(Beginning of THE DATA)
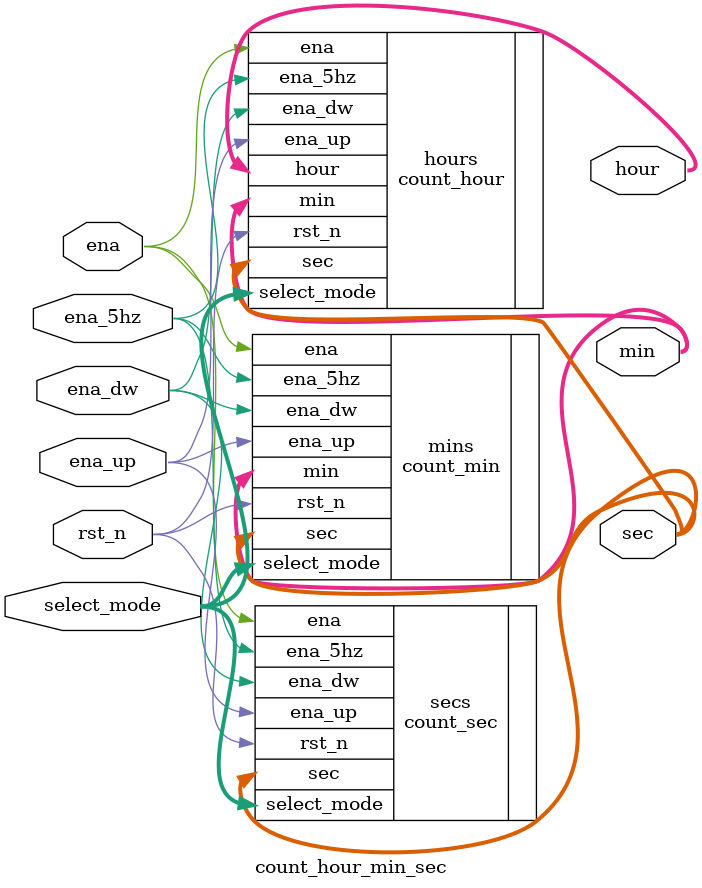
<source format=v>
module count_hour_min_sec (
    input rst_n,
    input ena, ena_5hz, 
    input ena_up, ena_dw,
    input  [1:0] select_mode,
    output [5:0] hour, min, sec
);
    count_hour hours (.rst_n(rst_n), .ena(ena), .ena_5hz(ena_5hz), .ena_up(ena_up), .ena_dw(ena_dw), .select_mode(select_mode), .min(min), .sec(sec), .hour(hour));
    count_min  mins  (.rst_n(rst_n), .ena(ena), .ena_5hz(ena_5hz), .ena_up(ena_up), .ena_dw(ena_dw), .select_mode(select_mode), .sec(sec), .min(min));
    count_sec  secs  (.rst_n(rst_n), .ena(ena), .ena_5hz(ena_5hz), .ena_up(ena_up), .ena_dw(ena_dw), .select_mode(select_mode), .sec(sec));

endmodule
</source>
(End of THE DATA)
→ PROBLEM STATEMENT: Only the text of the records belongs in your answer, copied exactly as it appears above.

→ EXPECTED ANSWER:
<source format=v>
module count_hour_min_sec (
    input rst_n,
    input ena, ena_5hz, 
    input ena_up, ena_dw,
    input  [1:0] select_mode,
    output [5:0] hour, min, sec
);
    count_hour hours (.rst_n(rst_n), .ena(ena), .ena_5hz(ena_5hz), .ena_up(ena_up), .ena_dw(ena_dw), .select_mode(select_mode), .min(min), .sec(sec), .hour(hour));
    count_min  mins  (.rst_n(rst_n), .ena(ena), .ena_5hz(ena_5hz), .ena_up(ena_up), .ena_dw(ena_dw), .select_mode(select_mode), .sec(sec), .min(min));
    count_sec  secs  (.rst_n(rst_n), .ena(ena), .ena_5hz(ena_5hz), .ena_up(ena_up), .ena_dw(ena_dw), .select_mode(select_mode), .sec(sec));

endmodule
</source>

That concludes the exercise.